The Truth Behind Paper and Deforestation: Dispelling Misconceptions and Emphasizing Sustainability
By Kathi Rowzie, President of Two Sides North America
It is often proclaimed by environmental groups that “billions of trees are cut down each year to make paper products,” and that this leads to an accelerated pace of deforestation. These groups propose eliminating the use of wood fiber in paper production by 50% before 2030, replacing it with recycled content or alternative fibers. However, as President John Adams once said, “Facts are stubborn things,” and the reality is that sustainably produced North American paper products are not contributors to deforestation, despite what these groups claim.
Deforestation, as defined by the UN Food and Agriculture Organization (FAO) and other reputable environmental organizations, refers to the permanent conversion of forestland to non-forest uses. The most recent Global Forest Resources Assessment by the UN FAO reveals a substantial decrease in the rate of net forest loss between 1990 and 2020, attributed to reduced deforestation in some countries and an increase in forest area through afforestation and natural expansion. Surprisingly, the regions with the highest wood consumption, like the United States and Canada, experience the least amount of deforestation.
While deforestation remains an issue, particularly in developing nations due to forest conversion for agricultural purposes, North America has witnessed an increase in forestland. This growth is a result of sustainable forestry practices advocated by the paper and forest products industry. The US Forest Service (USFS) reports that the annual increase in U.S. tree volume is approximately twice the amount that is harvested. Additionally, Canada mandates reforestation for every hectare of commercially harvested public land, ensuring the stability of forested areas (Natural Resources Canada, NRCan).
Promoting paper recycling is a commendable environmental objective, with 68% of paper and paper-based packaging being recycled in the U.S., and an impressive 91% recovery rate for corrugated cardboard. Nonetheless, paper can only be recycled five to seven times before the wood fibers weaken, making reliance solely on recycled content impractical. Without fresh wood fiber, the supply of recycled fiber would quickly deplete, halting paper production.

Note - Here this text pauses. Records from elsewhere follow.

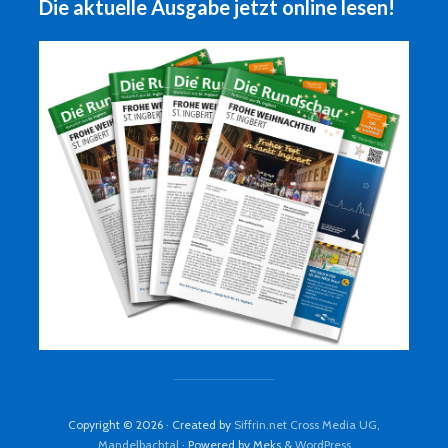
Die aktuelle Ausgabe jetzt online lesen!
Copyright © 2026 · Created by
Siffrin.net Cross Media UG,
Mandelbachtal
· Powered by Meks &
WordPress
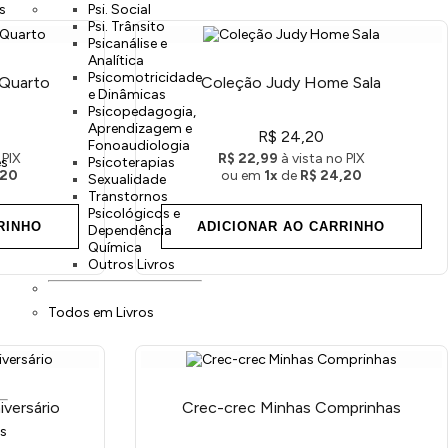
s
Psi. Social
Psi. Trânsito
Psicanálise e
Analítica
Psicomotricidade
Quarto
Coleção Judy Home Sala
e Dinâmicas
Psicopedagogia,
Aprendizagem e
R$ 24,20
Fonoaudiologia
 PIX
R$ 22,99
à vista no PIX
es
Psicoterapias
,20
ou em
1x
de
R$ 24,20
Sexualidade
Transtornos
Psicológicos e
RINHO
ADICIONAR AO CARRINHO
Dependência
Química
Outros Livros
Todos em Livros
iversário
Crec-crec Minhas Comprinhas
s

While utilizing non-wood fibers can be an environmentally viable option, it is essential to acknowledge the complexities of papermaking and the diverse factors influencing the selection of fiber sources. In North America, the demand for responsibly sourced paper products serves as an economic incentive for sustainable forest management, preventing land conversion for non-forest purposes. However, in regions like China and India, where wood resources are scarce, non-wood fibers, including purpose-grown fibers and agricultural residues, have proven effective in papermaking. Ultimately, the choice of fiber sources should be determined by both environmental considerations and economic feasibility.